Supplied information Block Start
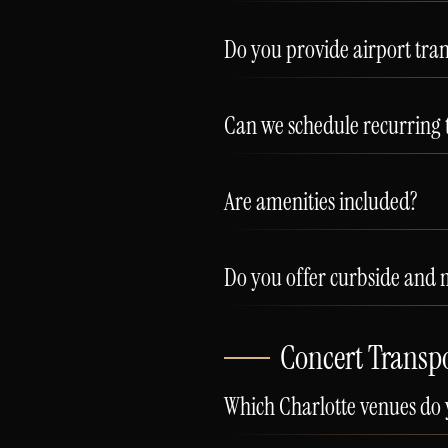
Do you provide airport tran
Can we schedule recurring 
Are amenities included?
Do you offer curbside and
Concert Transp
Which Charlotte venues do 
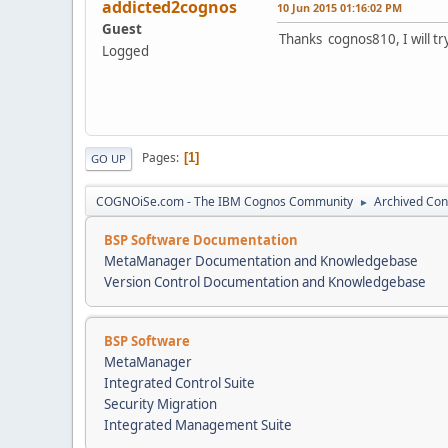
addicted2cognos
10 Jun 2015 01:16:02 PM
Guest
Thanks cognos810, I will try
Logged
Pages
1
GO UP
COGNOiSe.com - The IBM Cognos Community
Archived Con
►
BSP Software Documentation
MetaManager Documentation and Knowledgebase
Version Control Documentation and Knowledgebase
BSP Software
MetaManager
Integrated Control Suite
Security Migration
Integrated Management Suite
Supplied information Block End
Supplied information Block Start
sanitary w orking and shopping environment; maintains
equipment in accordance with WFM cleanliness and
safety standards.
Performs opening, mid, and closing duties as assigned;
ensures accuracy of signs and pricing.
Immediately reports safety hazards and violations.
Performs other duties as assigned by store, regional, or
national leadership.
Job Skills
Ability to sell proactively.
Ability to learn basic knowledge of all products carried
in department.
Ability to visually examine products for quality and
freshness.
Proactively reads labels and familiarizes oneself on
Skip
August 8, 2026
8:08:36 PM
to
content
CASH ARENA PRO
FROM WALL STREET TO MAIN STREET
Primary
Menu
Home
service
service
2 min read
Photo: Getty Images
Supplied information Block End
● What to do: Set the pictures aside and reproduce exactly the lines above, from the line holding "Do you provide airport tran" through the line holding "Integrated Management Suite", both included, with nothing else.

● Exercise answer:
Do you provide airport tran
Can we schedule recurring 
Are amenities included?
Do you offer curbside and
Concert Transp
Which Charlotte venues do 
addicted2cognos
10 Jun 2015 01:16:02 PM
Guest
Thanks cognos810, I will try
Logged
Pages
1
GO UP
COGNOiSe.com - The IBM Cognos Community
Archived Con
►
BSP Software Documentation
MetaManager Documentation and Knowledgebase
Version Control Documentation and Knowledgebase
BSP Software
MetaManager
Integrated Control Suite
Security Migration
Integrated Management Suite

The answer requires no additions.